YOUR TASK: Copy the data exactly. Images are to be left out.

GIVEN INFORMATION:

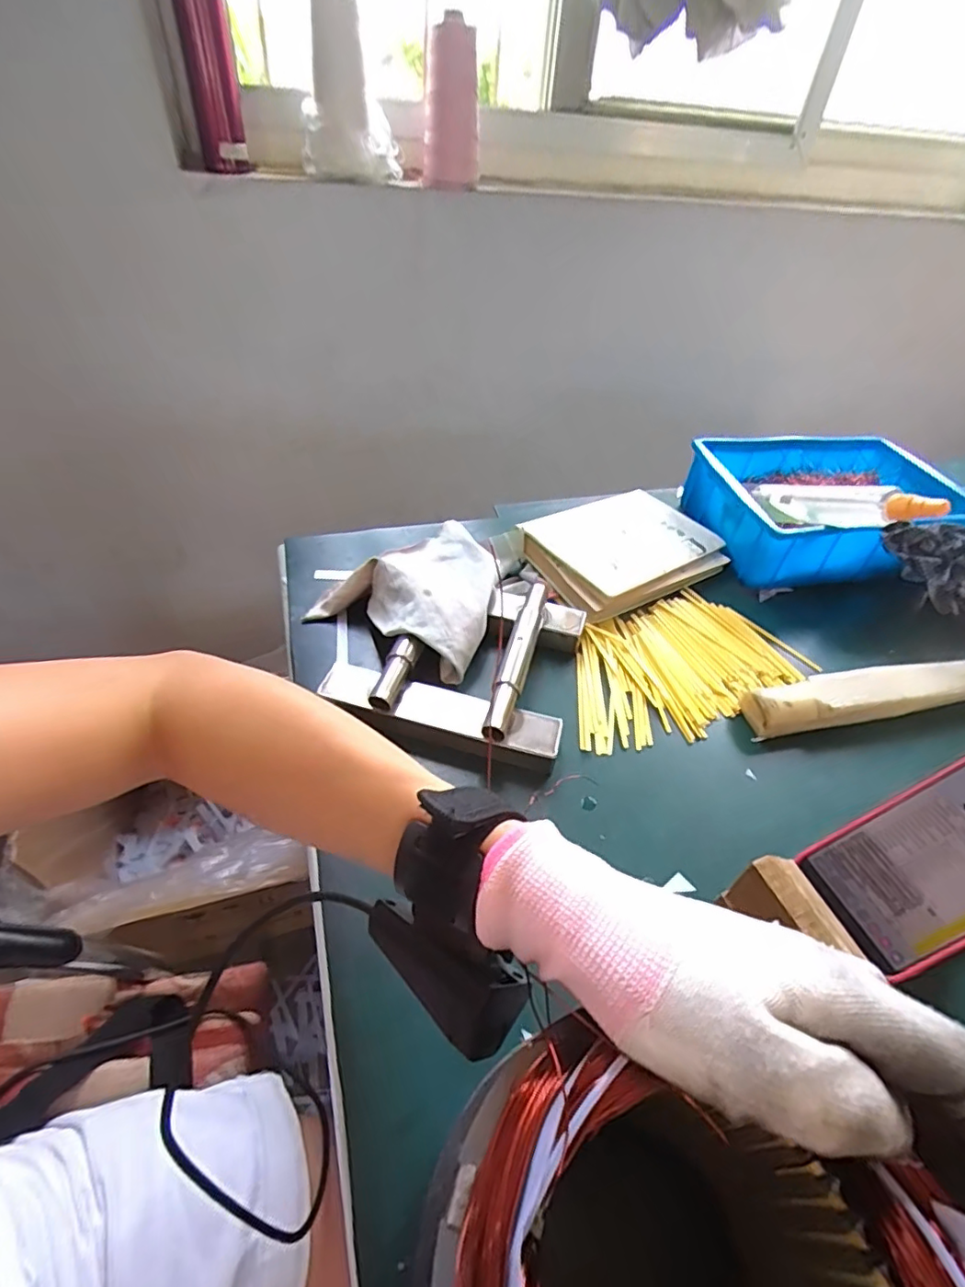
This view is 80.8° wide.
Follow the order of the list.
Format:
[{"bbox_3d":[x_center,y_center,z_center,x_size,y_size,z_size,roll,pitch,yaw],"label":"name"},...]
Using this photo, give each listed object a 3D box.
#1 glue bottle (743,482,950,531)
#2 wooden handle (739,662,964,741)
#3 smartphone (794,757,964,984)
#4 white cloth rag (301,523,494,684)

REPLY:
This view is 80.8° wide.
Follow the order of the list.
Format:
[{"bbox_3d":[x_center,y_center,z_center,x_size,y_size,z_size,roll,pitch,yaw],"label":"name"},...]
Using this photo, give each listed object a 3D box.
#1 glue bottle (743,482,950,531)
#2 wooden handle (739,662,964,741)
#3 smartphone (794,757,964,984)
#4 white cloth rag (301,523,494,684)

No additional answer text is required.